## PROBLEM DESCRIPTION
Copy the following listing line for line, with no changes, and omit all pictures from your answer.

(Items from a data source)
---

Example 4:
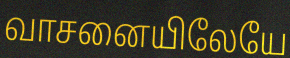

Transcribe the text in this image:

வாசனையிலேயே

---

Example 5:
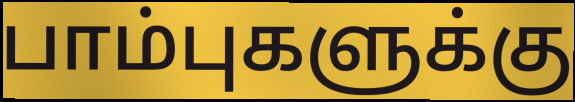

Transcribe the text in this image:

பாம்புகளுக்கு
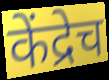
केंद्रेच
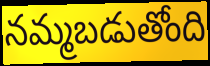
నమ్మబడుతోంది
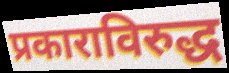
प्रकाराविरुद्ध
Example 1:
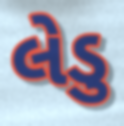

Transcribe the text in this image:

લેડુ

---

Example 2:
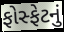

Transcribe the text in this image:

ફોસ્ફેટનું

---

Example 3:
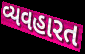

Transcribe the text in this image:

વ્યવહારત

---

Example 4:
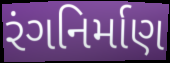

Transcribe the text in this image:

રંગનિર્માણ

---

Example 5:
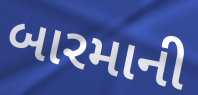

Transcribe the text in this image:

બારમાની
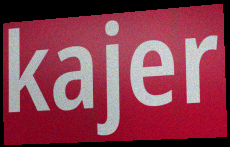
kajer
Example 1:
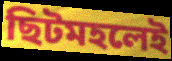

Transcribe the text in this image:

ছিটমহলেই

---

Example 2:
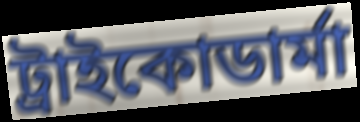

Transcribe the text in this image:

ট্রাইকোডার্মা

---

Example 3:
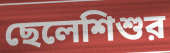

## OUTPUT FOR THIS EXERCISE
---

Example 4:

Transcribe the text in this image:

வாசனையிலேயே

---

Example 5:

Transcribe the text in this image:

பாம்புகளுக்கு
केंद्रेच
నమ్మబడుతోంది
प्रकाराविरुद्ध
Example 1:

Transcribe the text in this image:

લેડુ

---

Example 2:

Transcribe the text in this image:

ફોસ્ફેટનું

---

Example 3:

Transcribe the text in this image:

વ્યવહારત

---

Example 4:

Transcribe the text in this image:

રંગનિર્માણ

---

Example 5:

Transcribe the text in this image:

બારમાની
kajer
Example 1:

Transcribe the text in this image:

ছিটমহলেই

---

Example 2:

Transcribe the text in this image:

ট্রাইকোডার্মা

---

Example 3:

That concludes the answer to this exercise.